Je ne suis pas un expert de Bachar al-Assad, mais dans ses bons jours, je suis allé au Musée national de Damas où l’existence de Bachar al-Assad était célébrée dans plusieurs salles. C’était en 2006 et il devait déjà être impitoyable car notre guide touristique ne cessait de répéter les aspects agréables du caractère de cet homme sans qu’on le lui demande pendant toutes les peintures brillamment réalistes, tandis que son visage racontait une histoire différente.
Au moment où nous rédigeons ces lignes, des fosses communes contenant entre 100 et 150 000 opposants à son régime ont été ouvertes. Selon les habitants, les camions frigorifiques transportant les cadavres allaient et venaient.
Mon frère est malvoyant, presque aveugle. Il m’a donné un jour un conseil, d’ailleurs déconseillé, car en pratique il n’est pas possible de fermer les yeux lorsqu’on rencontre quelqu’un pour la première fois. Vous pourriez mieux dire à la voix si quelqu’un est un connard ou une garce. Attention aux premières impressions, tout le monde connaît un loup déguisé en mouton.
Je regarde la superbe série documentaire de la BBC depuis quelques jours Maison d’Assad regardé, à propos de la famille Assad qui dirige la Syrie comme sa propre entreprise. L’accent est mis sur l’ex-dictateur aujourd’hui émigré en Russie et sur son épouse, qui répond à la question de savoir comment ils sont devenus ainsi. Dans les images d’archives, ils apparaissent comme des gens aimables et amicaux. Un ophtalmologiste maladroit et zézayant, un étalon. Sa femme Asma – par Vogue baptisé « rose du désert » en 2011 – parlait de lui comme de « quelqu’un vers qui on peut toujours se tourner ». Il n’a jamais eu l’intention de devenir président. Il contient des images des débuts, de la visite de la reine Elizabeth, à qui il a timidement raconté que pendant son séjour à Londres, il utilisait un arrêt de métro près du palais. On n’y réfléchit pas une seconde : voici un meurtrier de masse et sa femme tout aussi impitoyable, mais la bête devait déjà être là.

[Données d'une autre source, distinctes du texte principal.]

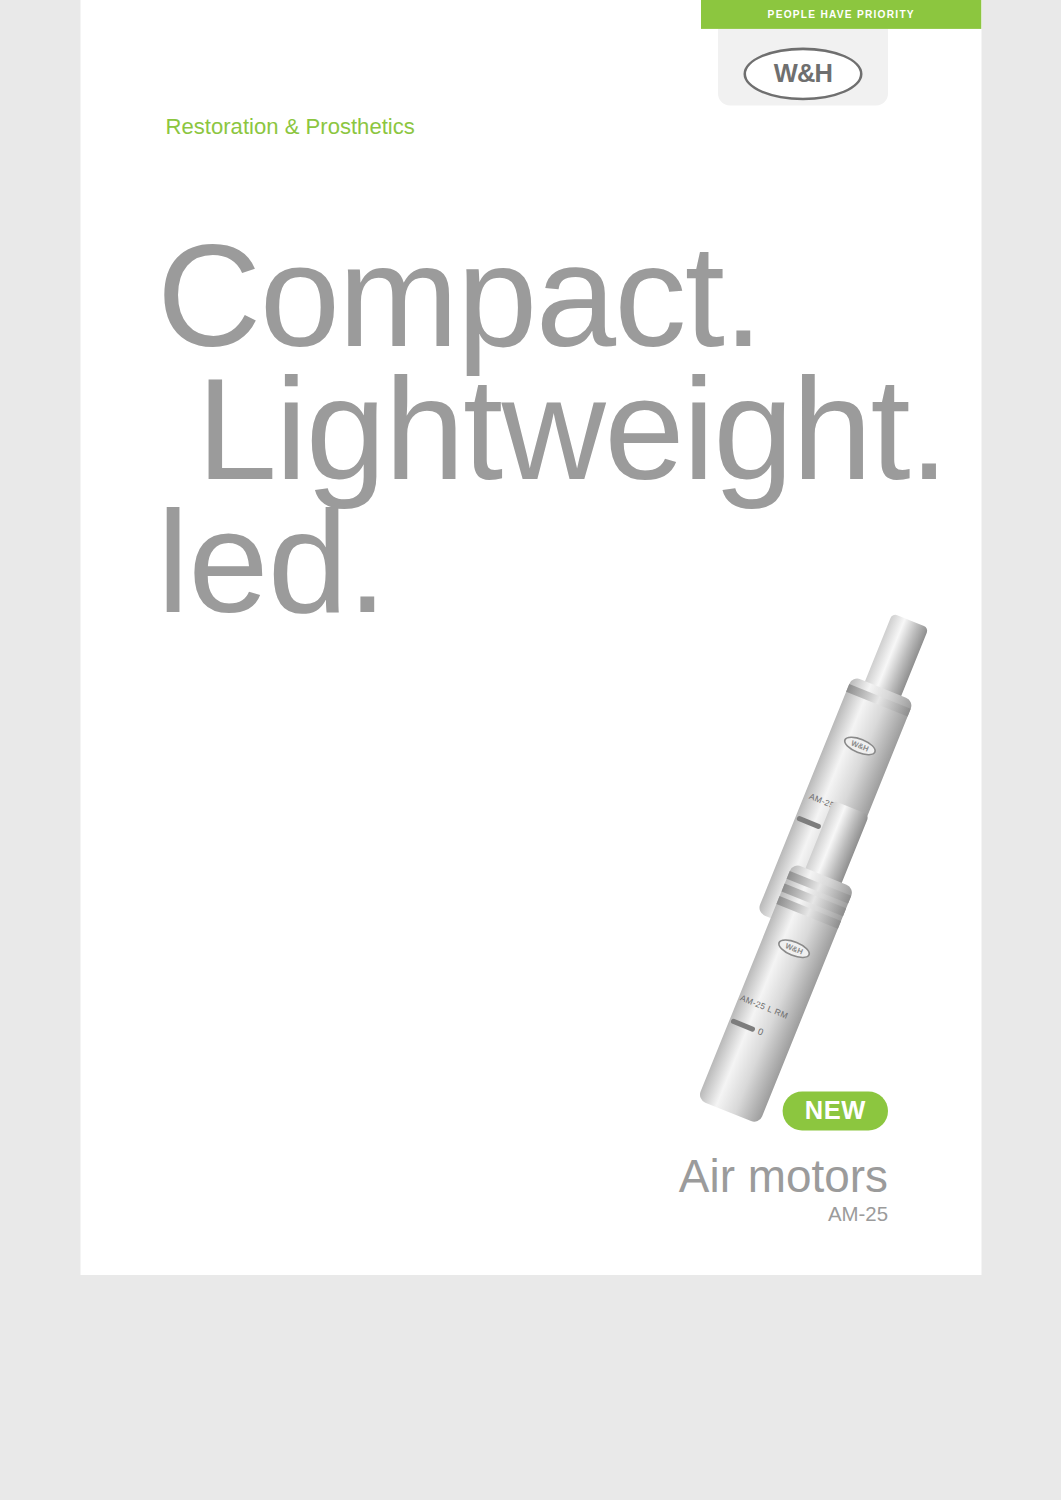People have priority
W&H
Restoration & Prosthetics
Compact. Lightweight. led.
W&H
AM-25 RM
0
W&H
AM-25 L RM
0
NEW
Air motors
AM-25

Ce n’est pas nouveau, pendant la Seconde Guerre mondiale, elle regorgeait de nazis amis. Albert Speer a survécu aux procès de Nuremberg par son caractère. On a dit de Konrad Gemmeker, le commandant de Westerbork, qu’il n’avait pas envoyé les Juifs en Pologne, mais qu’il les avait fait entrer en Pologne.
Les gens gentils, les gens beaux, les gens sympathiques et les gens honnêtes peuvent tout aussi bien être inhumains. Ce n’est pas l’inverse : les gens qui ressemblent à des bourreaux impitoyables ne sont généralement que des bourreaux impitoyables.
En pratique, ce n’est jamais facile.
Marcel van Roosmalen écrit une chronique les lundis et jeudis.